Promise par le Premier ministre, la réouverture de négociations dans le cadre du "pacte d'avenir pour la Bretagne" va se concrétiser mercredi lors d'un premier rendez-vous à la préfecture de Rennes, là où 15.000 à 30.000 "bonnets rouges" opposés à l'écotaxe se sont rassemblés samedi. Depuis cette mobilisation, un nouveau portique a été détruit par des manifestants à Lanrodec dans les Côtes d'Armor, dimanche. Une démonstration de force, alors même que le gouvernement a fait un geste en direction des opposants en suspendant sine die l'application de cette taxe controversée.

Déterminé, le collectif organisateur de la manifestation de samedi à Quimper ne se contente en effet pas d'un simple report de l'écotaxe - déjà rabotée de 50% en Bretagne - et exige toujours sa suppression pour l'ensemble de la région. "C'est notre première revendication", rappelle à metronews Christian Troadec, maire DVG de Carhaix (Finistère) et porte-parole du comité.

Une nouvelle manifestation en préparation

Et l'élu de prévenir : "si le gouvernement ne veut pas entendre, il est clair que la mobilisation de Quimper va se renforcer dans les prochains jours.
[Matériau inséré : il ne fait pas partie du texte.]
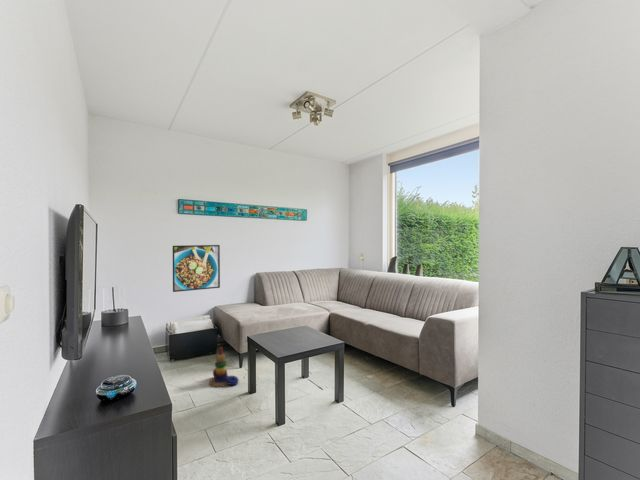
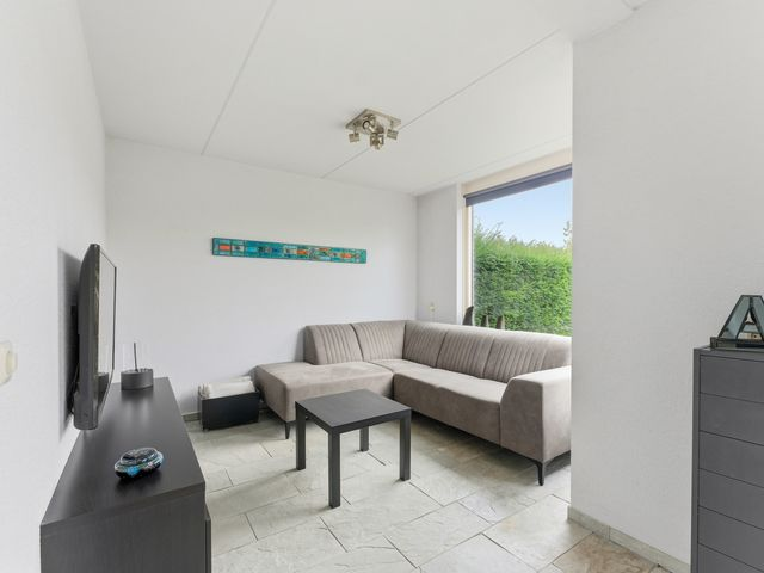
- stacking toy [208,346,240,388]
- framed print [172,244,221,293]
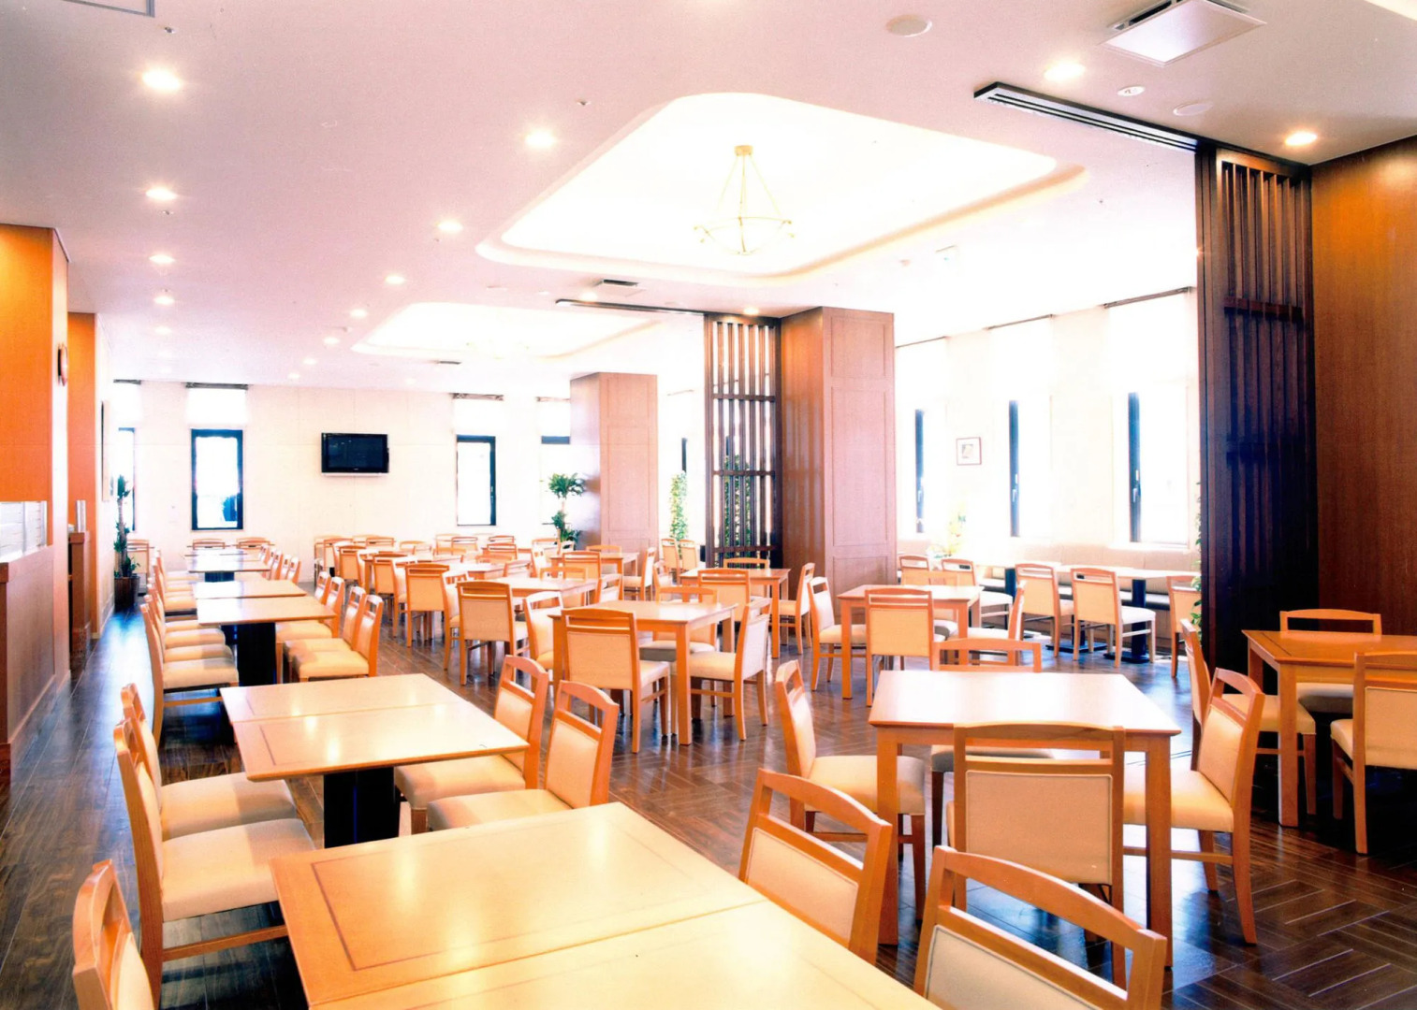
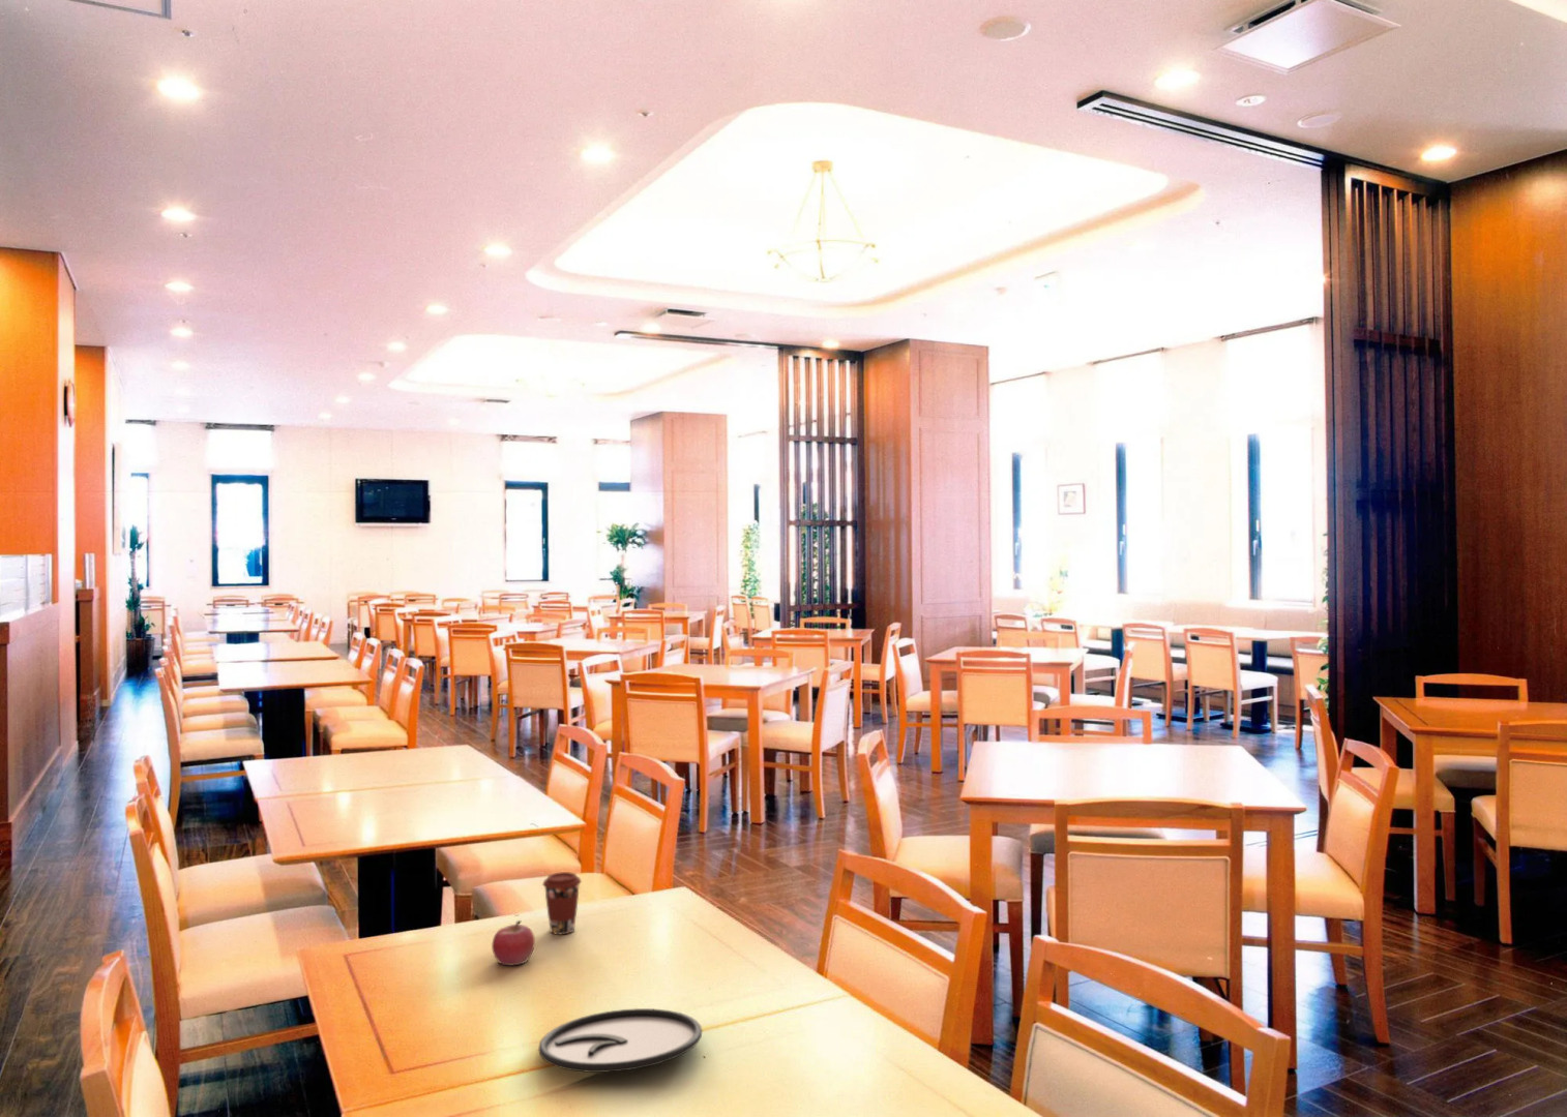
+ plate [537,1007,702,1073]
+ coffee cup [542,870,583,936]
+ fruit [491,920,536,966]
Nous pensons déjà à une manifestation monstre dans les jours à venir." Une nouvelle mobilisation qui pourrait se dérouler cette fois à Paris, réfléchissent les opposants. Aucune date n'est cependant fixée, pour l'instant. "On attend les réponses du gouvernement", précise Christian Troadec.

Des réponses qui pourraient intervenir donc mercredi, lors de la réunion à la préfecture de Bretagne et d'Ille-et-Vilaine à Quimper, où, cependant, aucun membre du gouvernement ne devrait être présent. La présence du collectif, elle, n'est pas non plus assurée car si la préfecture a annoncé lundi convier les "bonnets rouges" à discuter, ces derniers n'avaient pas encore reçu l'invitation, ce lundi, en fin de matinée, selon Christian Troadec.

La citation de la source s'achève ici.